Lula da Silva protagonizó el pasado viernes la primera cumbre bilateral Brasil-España, junto al jefe del Gobierno español, Pedro Sánchez, y luego el sábado en la IV Cumbre de Defensa de la Democracia.
Lideró junto a Sánchez, los mandatarios de México, Claudia Sheinbaum, de Colombia, Gustavo Petro, y de Uruguay, Yamandú Orsi, una iniciativa que busca consolidar un frente de izquierda ante las arremetidas de la ultraderecha en el mundo.
Lula da Silva detalló en su cuenta de X que la estancia en la Sagrada Familia, famosa obra de Gaudí, ha sido «un momento de paz, plegaria y reflexión en un lugar que inspira unión y esperanza».
Destacó que se marcha de Barcelona «convencido de la importancia de estar juntos, con respeto y solidaridad», después de difundir imágenes de su visita al templo.
También en la jornada dominical, la presidenta de México, Claudia Sheinbaum, estuvo en el Barcelona Supercomputing Center (BSC), e intercambió con autoridades de la capital catalana y la ministra Diana Morant.

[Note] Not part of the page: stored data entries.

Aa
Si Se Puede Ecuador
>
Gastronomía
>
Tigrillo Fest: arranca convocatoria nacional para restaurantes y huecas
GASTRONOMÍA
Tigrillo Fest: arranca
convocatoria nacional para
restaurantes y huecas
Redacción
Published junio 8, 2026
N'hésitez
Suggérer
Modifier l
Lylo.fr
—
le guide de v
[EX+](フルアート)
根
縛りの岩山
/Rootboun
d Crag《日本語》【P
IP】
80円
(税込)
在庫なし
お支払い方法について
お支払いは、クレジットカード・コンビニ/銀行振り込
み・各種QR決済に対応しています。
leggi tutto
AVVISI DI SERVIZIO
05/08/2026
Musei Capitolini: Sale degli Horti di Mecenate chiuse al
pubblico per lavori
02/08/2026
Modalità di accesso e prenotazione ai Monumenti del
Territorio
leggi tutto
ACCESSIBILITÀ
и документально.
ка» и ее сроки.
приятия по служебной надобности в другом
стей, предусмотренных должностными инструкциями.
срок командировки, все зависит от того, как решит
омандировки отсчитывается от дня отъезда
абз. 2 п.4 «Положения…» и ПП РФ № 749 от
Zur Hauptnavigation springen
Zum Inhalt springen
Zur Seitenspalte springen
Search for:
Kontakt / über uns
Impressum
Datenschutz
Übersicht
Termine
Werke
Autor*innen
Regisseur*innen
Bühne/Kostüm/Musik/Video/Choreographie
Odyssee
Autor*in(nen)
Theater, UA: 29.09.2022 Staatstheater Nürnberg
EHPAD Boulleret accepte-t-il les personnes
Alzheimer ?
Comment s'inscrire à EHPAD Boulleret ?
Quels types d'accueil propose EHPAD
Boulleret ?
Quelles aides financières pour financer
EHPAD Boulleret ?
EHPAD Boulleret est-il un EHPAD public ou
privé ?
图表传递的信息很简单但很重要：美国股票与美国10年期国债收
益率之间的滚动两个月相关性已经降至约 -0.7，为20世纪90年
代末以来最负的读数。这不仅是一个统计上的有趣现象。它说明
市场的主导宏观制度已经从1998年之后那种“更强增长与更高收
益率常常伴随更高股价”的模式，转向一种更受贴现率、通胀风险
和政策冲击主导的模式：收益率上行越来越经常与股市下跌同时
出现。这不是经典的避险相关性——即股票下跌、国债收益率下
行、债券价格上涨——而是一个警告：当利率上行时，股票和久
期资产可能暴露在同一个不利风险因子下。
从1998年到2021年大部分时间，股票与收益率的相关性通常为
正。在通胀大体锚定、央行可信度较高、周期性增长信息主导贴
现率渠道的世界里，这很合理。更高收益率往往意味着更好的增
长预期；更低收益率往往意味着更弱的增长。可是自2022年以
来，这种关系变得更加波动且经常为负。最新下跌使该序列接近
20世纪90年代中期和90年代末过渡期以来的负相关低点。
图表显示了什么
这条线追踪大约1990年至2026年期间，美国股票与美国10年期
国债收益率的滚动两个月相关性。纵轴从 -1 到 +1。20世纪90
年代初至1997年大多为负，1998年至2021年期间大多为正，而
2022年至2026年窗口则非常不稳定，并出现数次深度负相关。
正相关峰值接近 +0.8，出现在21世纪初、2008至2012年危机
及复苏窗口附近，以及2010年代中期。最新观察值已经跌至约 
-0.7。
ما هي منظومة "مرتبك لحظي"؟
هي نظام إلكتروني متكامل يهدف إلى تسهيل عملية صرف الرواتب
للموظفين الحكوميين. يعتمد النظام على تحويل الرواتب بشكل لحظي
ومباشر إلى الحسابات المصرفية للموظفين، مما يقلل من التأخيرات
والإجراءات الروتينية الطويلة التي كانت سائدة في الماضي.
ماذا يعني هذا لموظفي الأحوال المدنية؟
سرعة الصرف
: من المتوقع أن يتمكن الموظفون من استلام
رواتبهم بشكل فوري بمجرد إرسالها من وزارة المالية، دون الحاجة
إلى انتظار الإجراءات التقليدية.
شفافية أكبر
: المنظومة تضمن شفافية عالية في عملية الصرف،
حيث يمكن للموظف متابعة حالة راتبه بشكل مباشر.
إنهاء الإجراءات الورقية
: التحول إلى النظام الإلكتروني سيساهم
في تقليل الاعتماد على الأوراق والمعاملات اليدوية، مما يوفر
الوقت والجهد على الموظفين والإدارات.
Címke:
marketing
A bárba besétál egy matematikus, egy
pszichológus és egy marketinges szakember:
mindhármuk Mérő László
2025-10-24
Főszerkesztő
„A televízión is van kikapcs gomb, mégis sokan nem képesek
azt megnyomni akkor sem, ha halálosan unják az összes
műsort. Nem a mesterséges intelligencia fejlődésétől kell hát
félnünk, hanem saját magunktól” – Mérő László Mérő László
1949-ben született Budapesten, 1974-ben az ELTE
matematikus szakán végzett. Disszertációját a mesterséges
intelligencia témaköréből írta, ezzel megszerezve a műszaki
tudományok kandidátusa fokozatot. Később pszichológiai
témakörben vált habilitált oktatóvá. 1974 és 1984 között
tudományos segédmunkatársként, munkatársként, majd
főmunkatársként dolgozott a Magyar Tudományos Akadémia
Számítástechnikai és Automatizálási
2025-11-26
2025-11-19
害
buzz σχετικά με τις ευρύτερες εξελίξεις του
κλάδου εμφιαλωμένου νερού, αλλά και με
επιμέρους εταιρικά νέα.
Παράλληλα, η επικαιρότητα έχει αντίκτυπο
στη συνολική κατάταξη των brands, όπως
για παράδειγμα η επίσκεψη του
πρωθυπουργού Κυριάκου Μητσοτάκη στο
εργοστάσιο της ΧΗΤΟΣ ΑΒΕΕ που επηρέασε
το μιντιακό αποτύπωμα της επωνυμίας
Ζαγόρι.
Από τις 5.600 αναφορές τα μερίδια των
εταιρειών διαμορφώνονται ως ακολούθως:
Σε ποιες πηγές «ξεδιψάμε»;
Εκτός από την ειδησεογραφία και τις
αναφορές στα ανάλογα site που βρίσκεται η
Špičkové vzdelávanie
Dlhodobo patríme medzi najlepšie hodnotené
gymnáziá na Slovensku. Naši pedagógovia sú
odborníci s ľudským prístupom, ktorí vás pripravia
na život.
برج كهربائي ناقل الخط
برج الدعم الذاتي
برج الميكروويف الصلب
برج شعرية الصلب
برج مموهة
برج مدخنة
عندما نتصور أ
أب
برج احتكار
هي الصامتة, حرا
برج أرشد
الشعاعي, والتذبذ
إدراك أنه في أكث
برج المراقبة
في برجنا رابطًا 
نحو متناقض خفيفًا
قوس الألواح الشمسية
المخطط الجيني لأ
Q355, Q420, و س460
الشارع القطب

Después de tomar parte en las reuniones del foro progresista de izquierdas ayer en esta ciudad, Sheinbaum hizo el recorrido acompañada por Morant, quien es titular de Ciencia, Innovación y Universidades, el presidente de la Generalitat, Salvador Illa; y el alcalde de Barcelona, Jaume Collboni.
También estuvieron con la mandataria, entre otros, el cantautor catalán Joan Manuel Serrat; el secretario de Relaciones Exteriores mexicano, Roberto Velasco; el jefe de la Oficina de la Presidencia, Lázaro Cárdenas Batel y el embajador en España, Quirino Ordaz.